» **What is being asked**: Exact duplicates of the lines from the top of the data through the line containing "index mcp: (772, 387)" are needed, with every picture left out.

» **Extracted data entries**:
===
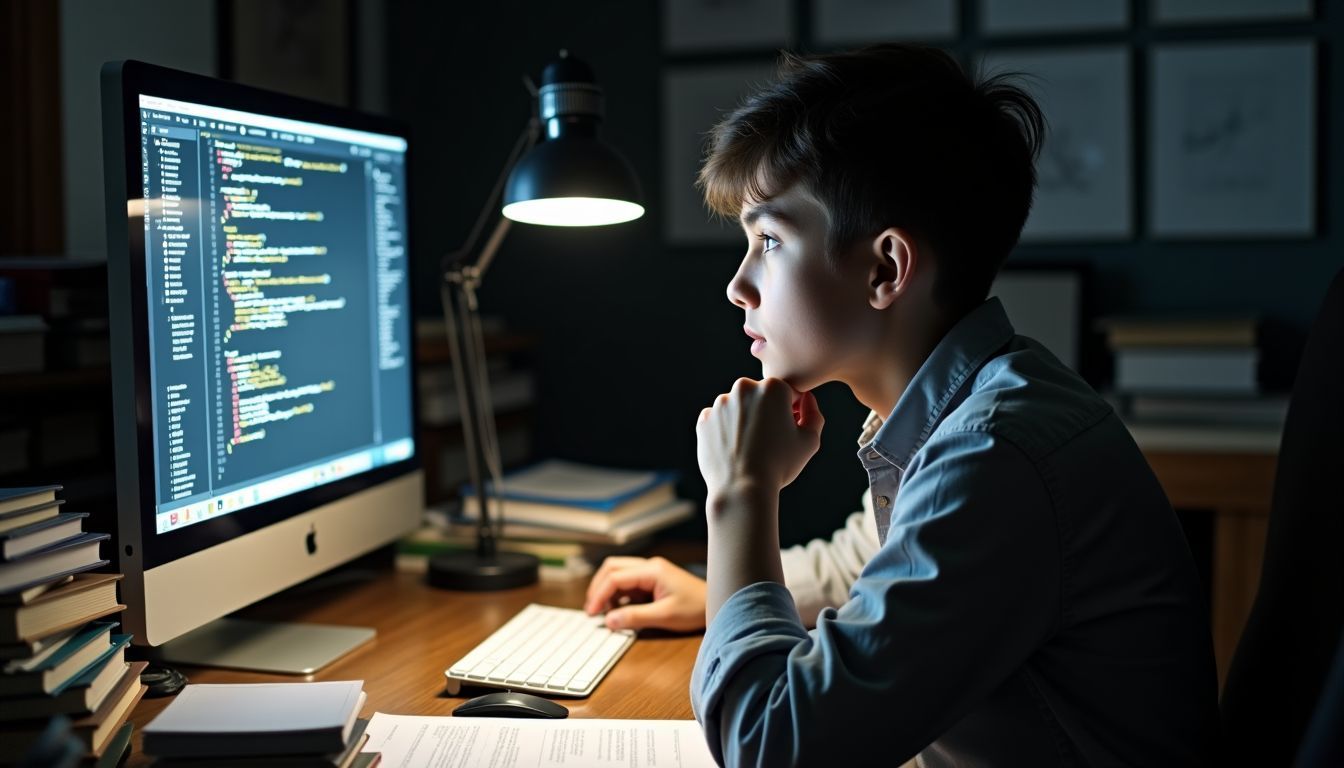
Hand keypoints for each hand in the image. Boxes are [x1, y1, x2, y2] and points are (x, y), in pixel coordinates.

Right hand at [583, 556, 706, 631]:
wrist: (715, 605)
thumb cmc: (694, 608)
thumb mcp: (664, 616)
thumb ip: (635, 617)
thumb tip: (609, 620)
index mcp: (652, 570)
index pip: (615, 577)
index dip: (599, 594)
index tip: (592, 613)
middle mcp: (649, 565)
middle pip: (612, 568)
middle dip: (598, 587)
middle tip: (592, 610)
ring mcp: (650, 571)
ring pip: (618, 573)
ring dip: (607, 589)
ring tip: (603, 611)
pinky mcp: (652, 580)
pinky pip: (627, 582)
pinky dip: (617, 593)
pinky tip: (618, 609)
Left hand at [696, 378, 823, 498]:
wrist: (742, 488)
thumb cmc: (779, 465)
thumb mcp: (809, 441)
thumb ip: (813, 415)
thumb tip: (807, 400)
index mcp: (772, 387)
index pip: (788, 394)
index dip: (792, 414)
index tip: (788, 433)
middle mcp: (744, 387)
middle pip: (761, 398)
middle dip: (767, 414)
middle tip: (769, 442)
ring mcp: (720, 403)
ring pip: (739, 408)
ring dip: (745, 421)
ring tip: (751, 448)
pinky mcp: (705, 419)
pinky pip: (719, 421)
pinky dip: (726, 431)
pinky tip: (734, 450)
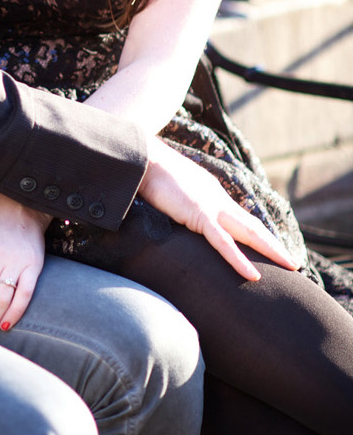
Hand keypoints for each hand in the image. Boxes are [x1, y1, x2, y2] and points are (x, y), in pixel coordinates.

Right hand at [141, 136, 301, 279]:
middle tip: (291, 262)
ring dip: (270, 250)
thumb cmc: (150, 173)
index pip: (239, 217)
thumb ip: (181, 201)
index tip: (270, 247)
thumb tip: (178, 211)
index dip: (257, 234)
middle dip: (273, 244)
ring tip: (288, 266)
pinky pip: (223, 242)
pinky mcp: (198, 214)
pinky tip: (252, 275)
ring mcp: (210, 206)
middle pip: (252, 225)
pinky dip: (238, 260)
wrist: (142, 159)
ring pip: (248, 232)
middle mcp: (217, 198)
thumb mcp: (172, 191)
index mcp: (210, 193)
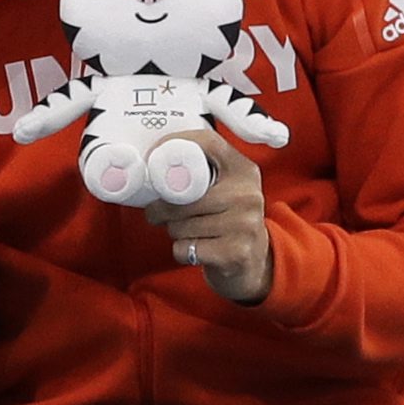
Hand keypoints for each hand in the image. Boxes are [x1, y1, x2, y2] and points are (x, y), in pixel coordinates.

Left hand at [160, 128, 277, 305]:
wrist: (253, 262)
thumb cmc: (226, 219)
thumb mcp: (225, 188)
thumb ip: (200, 172)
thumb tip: (150, 163)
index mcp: (244, 171)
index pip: (208, 143)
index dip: (174, 143)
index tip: (153, 155)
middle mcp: (248, 194)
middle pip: (182, 193)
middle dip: (159, 207)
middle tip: (157, 213)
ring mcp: (245, 224)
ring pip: (180, 224)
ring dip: (173, 230)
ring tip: (187, 231)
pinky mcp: (237, 252)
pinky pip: (186, 248)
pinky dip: (181, 251)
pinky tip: (197, 249)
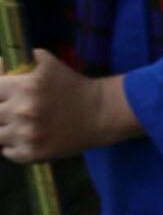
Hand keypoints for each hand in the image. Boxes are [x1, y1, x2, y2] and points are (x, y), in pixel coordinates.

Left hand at [0, 51, 134, 161]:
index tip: (4, 96)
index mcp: (24, 87)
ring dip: (5, 131)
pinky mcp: (34, 153)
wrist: (101, 113)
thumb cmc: (75, 87)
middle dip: (2, 112)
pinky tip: (23, 141)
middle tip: (10, 112)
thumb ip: (24, 60)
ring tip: (15, 128)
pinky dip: (13, 148)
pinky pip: (9, 154)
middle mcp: (22, 111)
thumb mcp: (51, 66)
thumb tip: (0, 61)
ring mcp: (26, 134)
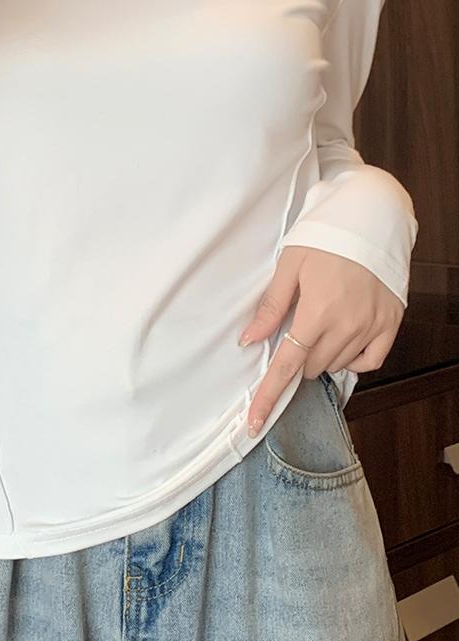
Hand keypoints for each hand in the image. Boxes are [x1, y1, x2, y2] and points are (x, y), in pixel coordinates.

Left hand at [238, 245, 404, 436]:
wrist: (372, 219)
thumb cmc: (326, 238)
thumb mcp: (289, 266)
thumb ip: (271, 307)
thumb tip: (249, 341)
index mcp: (317, 312)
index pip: (288, 365)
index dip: (269, 395)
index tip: (255, 421)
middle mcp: (347, 325)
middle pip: (311, 367)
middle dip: (298, 358)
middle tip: (298, 330)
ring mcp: (372, 326)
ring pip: (337, 365)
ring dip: (323, 356)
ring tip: (322, 324)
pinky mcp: (391, 323)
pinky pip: (370, 361)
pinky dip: (354, 359)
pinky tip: (345, 340)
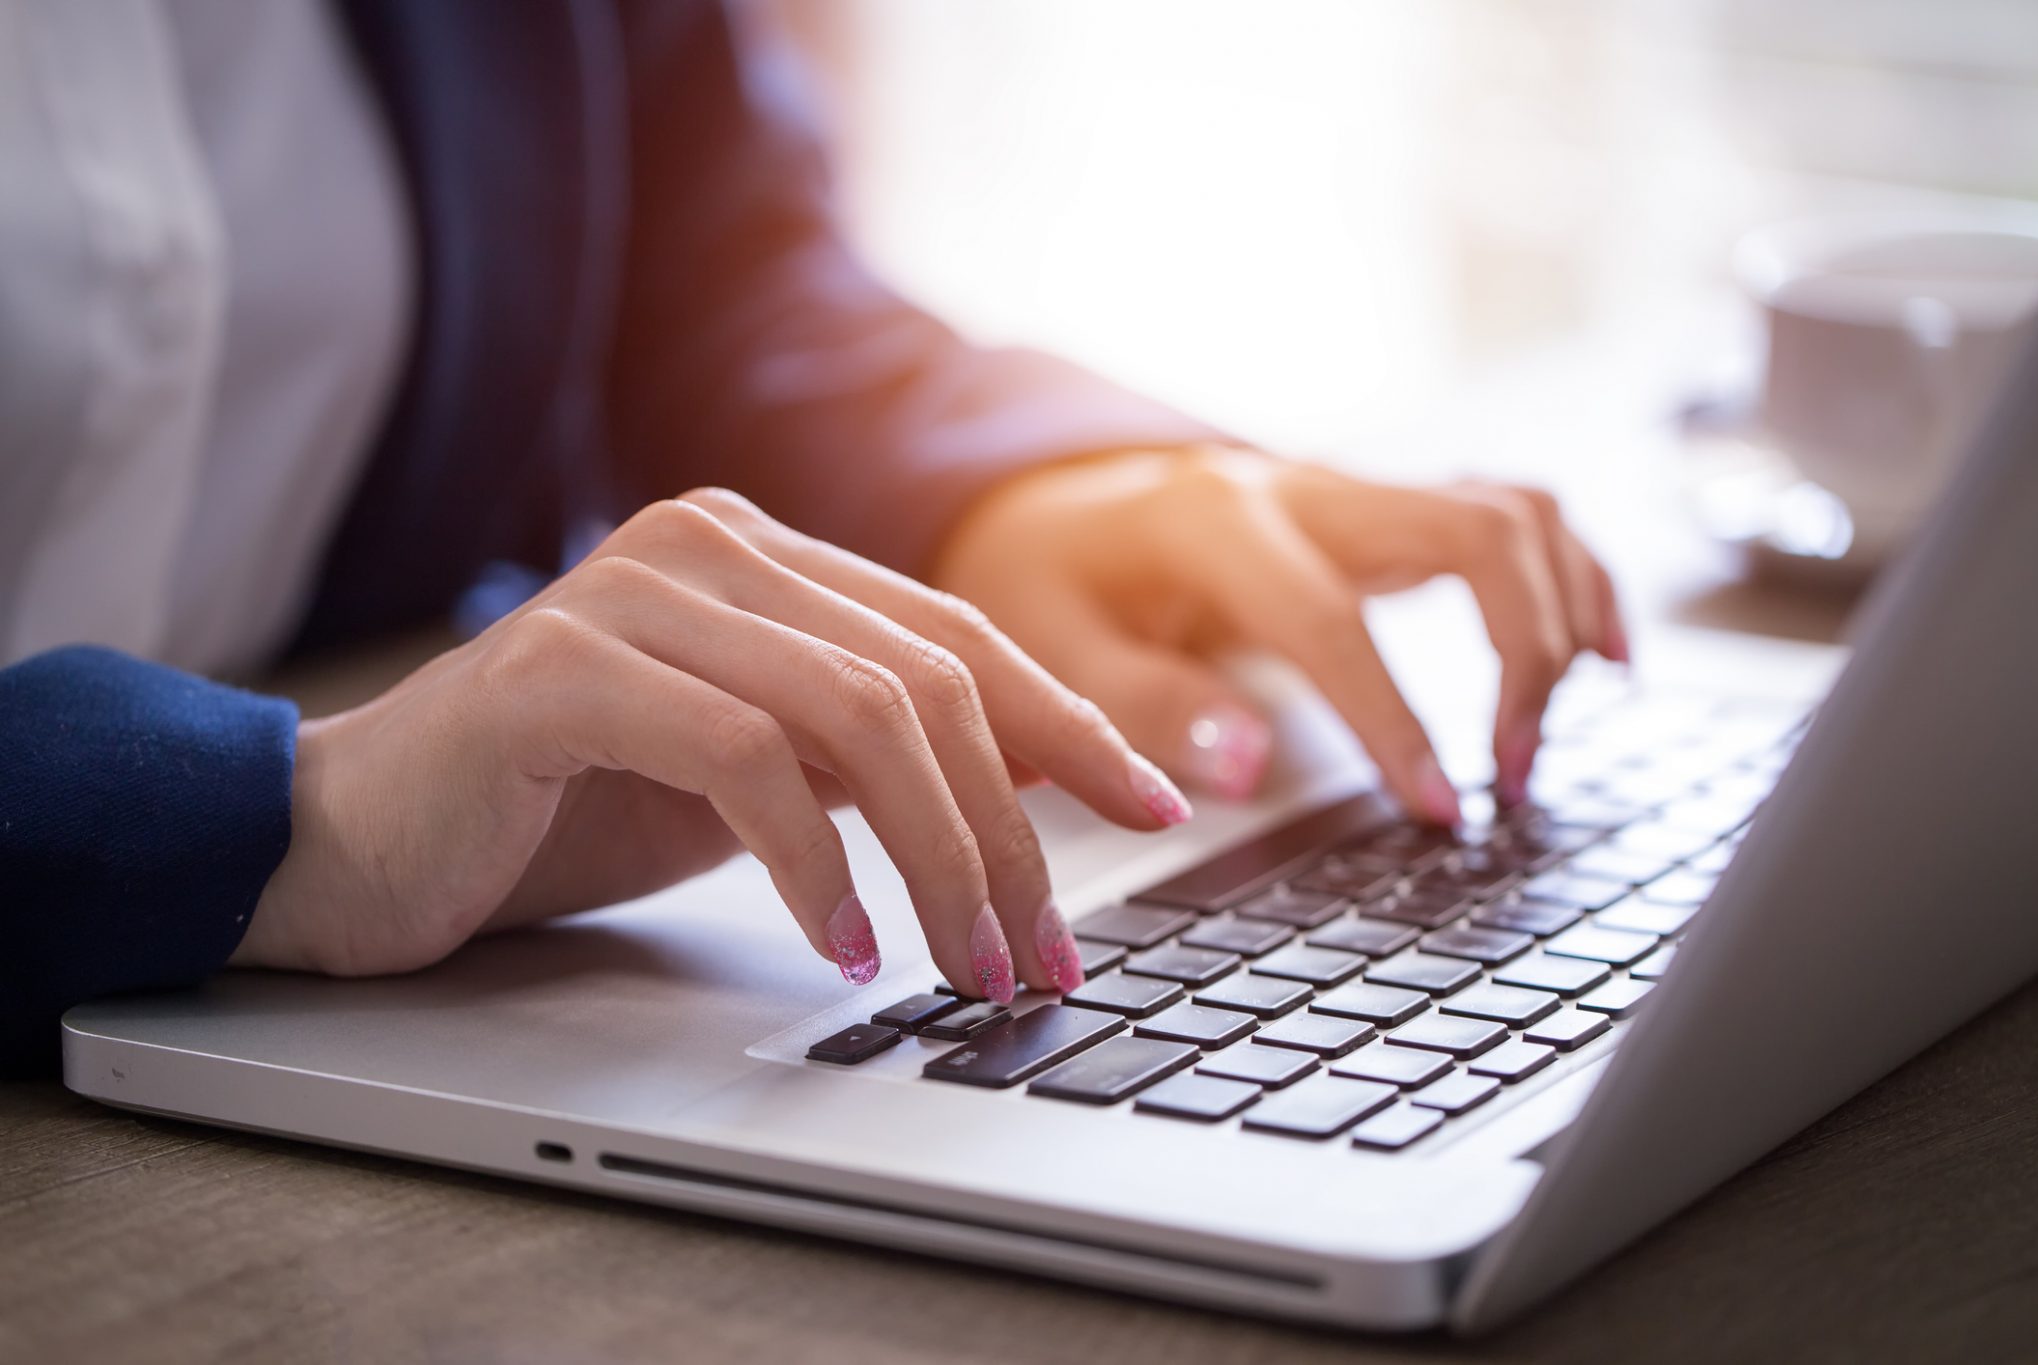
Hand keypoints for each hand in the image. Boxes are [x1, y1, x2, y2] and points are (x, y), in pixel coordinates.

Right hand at [232, 490, 1190, 999]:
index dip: (1067, 725)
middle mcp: (710, 546)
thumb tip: (1031, 790)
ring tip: (970, 967)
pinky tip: (844, 944)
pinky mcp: (559, 668)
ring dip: (938, 860)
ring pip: (857, 713)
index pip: (957, 635)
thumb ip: (867, 755)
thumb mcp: (754, 775)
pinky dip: (814, 864)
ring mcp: (632, 594)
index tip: (1156, 804)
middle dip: (1010, 831)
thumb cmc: (563, 807)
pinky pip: (742, 757)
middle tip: (1045, 952)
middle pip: (928, 679)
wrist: (359, 836)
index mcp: (766, 557)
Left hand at [931, 447, 1626, 821]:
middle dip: (1521, 655)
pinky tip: (1600, 658)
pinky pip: (1513, 516)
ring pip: (1512, 512)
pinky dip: (1573, 577)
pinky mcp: (1387, 511)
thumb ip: (1141, 706)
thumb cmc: (1047, 583)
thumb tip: (1244, 770)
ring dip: (1559, 619)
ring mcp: (1356, 490)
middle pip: (1474, 532)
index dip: (1395, 719)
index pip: (1332, 619)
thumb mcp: (1050, 647)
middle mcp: (1305, 487)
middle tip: (1512, 776)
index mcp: (1215, 521)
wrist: (1052, 508)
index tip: (1440, 810)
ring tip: (1540, 739)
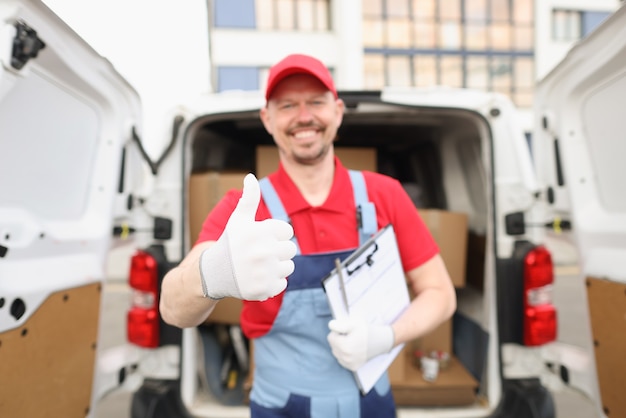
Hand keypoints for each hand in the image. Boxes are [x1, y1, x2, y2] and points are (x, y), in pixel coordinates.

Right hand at [199, 173, 296, 300]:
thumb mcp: (239, 219)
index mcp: (260, 232)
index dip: (275, 234)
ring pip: (289, 266)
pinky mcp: (265, 289)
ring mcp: (264, 272)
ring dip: (277, 266)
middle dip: (277, 250)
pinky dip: (272, 282)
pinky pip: (282, 283)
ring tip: (259, 265)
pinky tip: (257, 278)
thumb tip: (251, 177)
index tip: (260, 238)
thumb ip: (249, 198)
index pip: (287, 231)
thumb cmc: (231, 243)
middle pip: (291, 249)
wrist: (214, 273)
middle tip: (259, 253)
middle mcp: (263, 252)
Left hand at [327, 317, 393, 370]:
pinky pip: (341, 360)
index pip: (330, 337)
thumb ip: (339, 324)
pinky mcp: (353, 367)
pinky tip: (353, 350)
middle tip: (350, 336)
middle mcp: (346, 358)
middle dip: (338, 340)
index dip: (338, 331)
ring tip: (352, 342)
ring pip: (336, 353)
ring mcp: (349, 364)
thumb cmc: (366, 331)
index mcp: (344, 346)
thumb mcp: (354, 323)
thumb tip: (330, 326)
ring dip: (341, 347)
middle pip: (332, 346)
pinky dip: (344, 355)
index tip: (347, 331)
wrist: (380, 341)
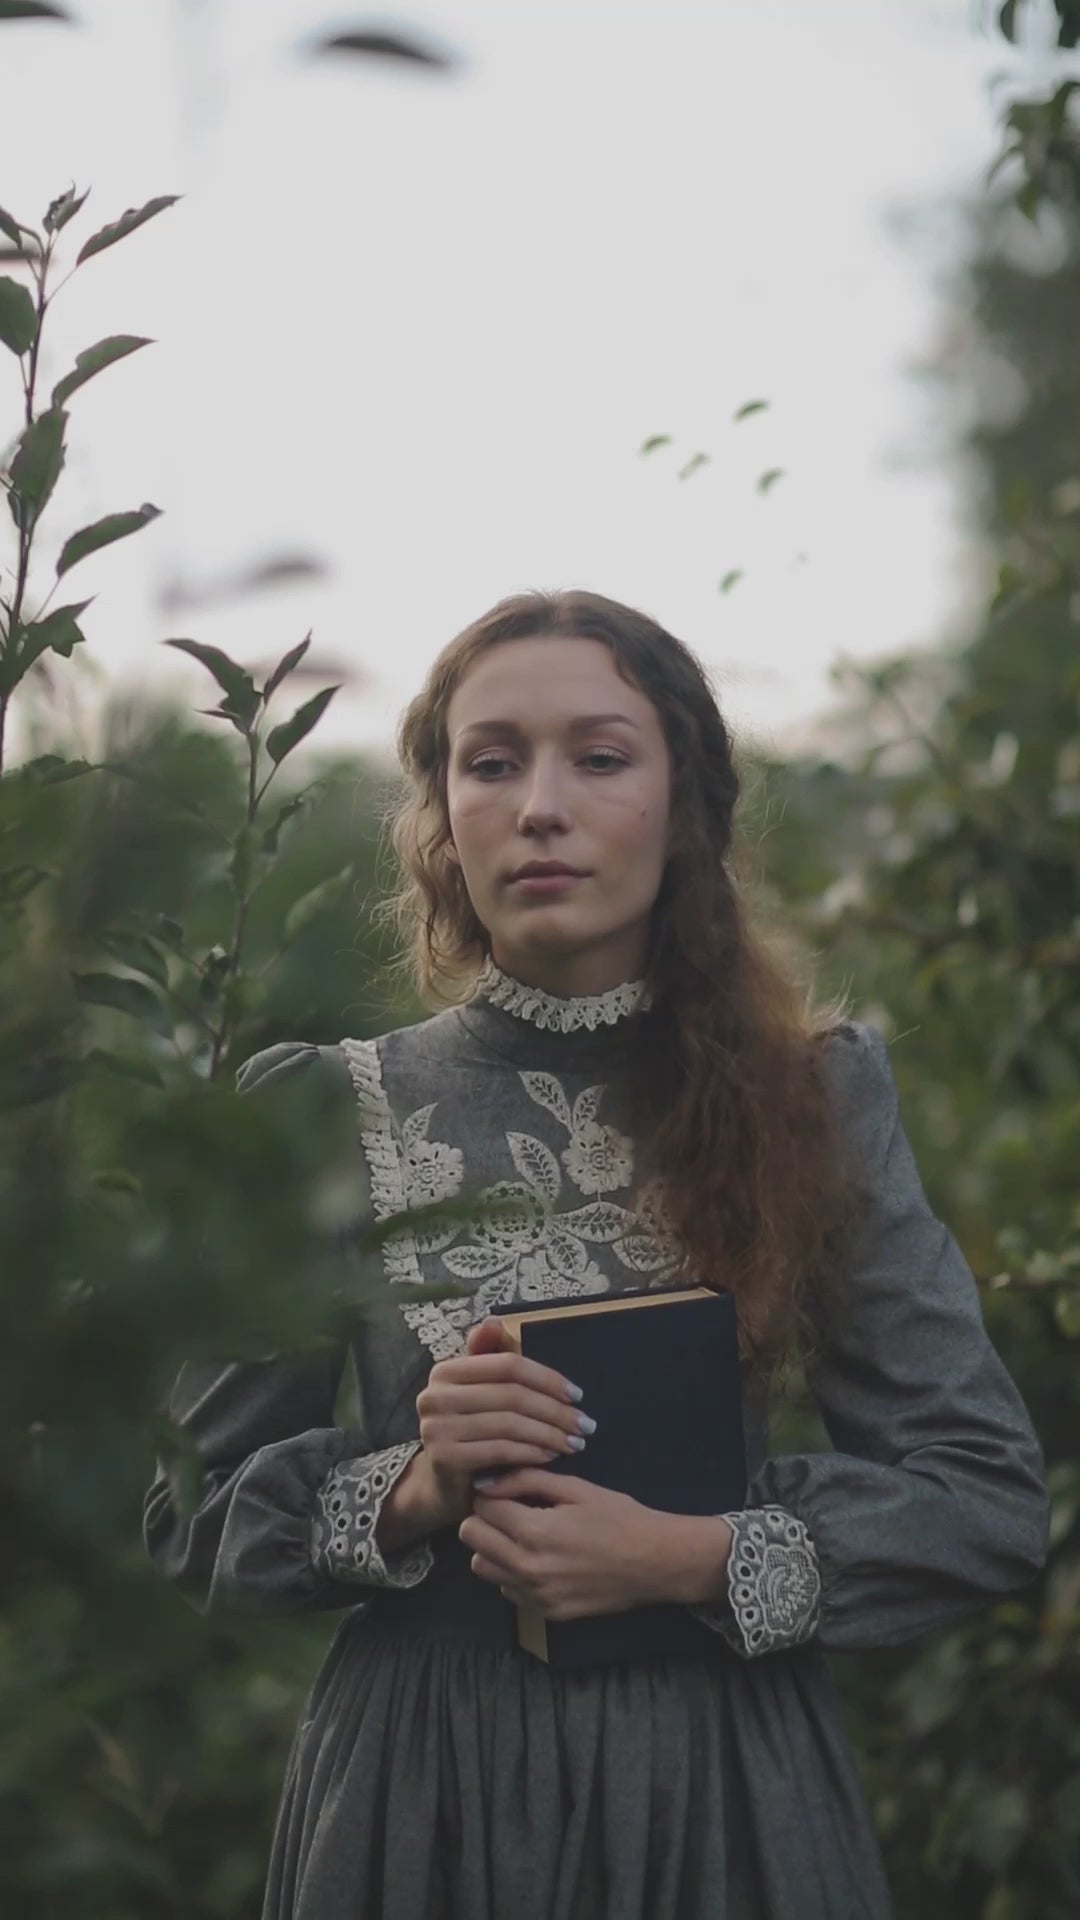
===
» **Output for this exercise**:
Hand keypoints for each hand in the image. Boxes are [x1, y1, x2, y2] and points are (x, y), in pixel coordinates.

Right hand at [583, 556, 706, 631]:
wrist: (715, 605)
thumb cmc: (694, 608)
thumb mcp: (664, 616)
thumb ip: (635, 617)
thumb tip: (609, 620)
index mcp: (652, 570)
index pip: (615, 577)
index dip: (599, 594)
index tip: (592, 613)
middle mcp: (649, 565)
middle pip: (612, 568)
middle dip: (598, 587)
middle tip: (592, 610)
ring mcp: (650, 571)
ring pip: (618, 573)
ring dip: (607, 589)
ring tip: (603, 611)
pinky mcp: (652, 580)
pinky pip: (627, 582)
pinky dip: (617, 593)
pinky tip: (618, 609)
Left hand at [696, 378, 823, 498]:
wrist: (742, 488)
thumb cmc: (779, 465)
thumb mcp: (809, 441)
thumb ip: (813, 415)
thumb tip: (807, 400)
index mcp: (772, 387)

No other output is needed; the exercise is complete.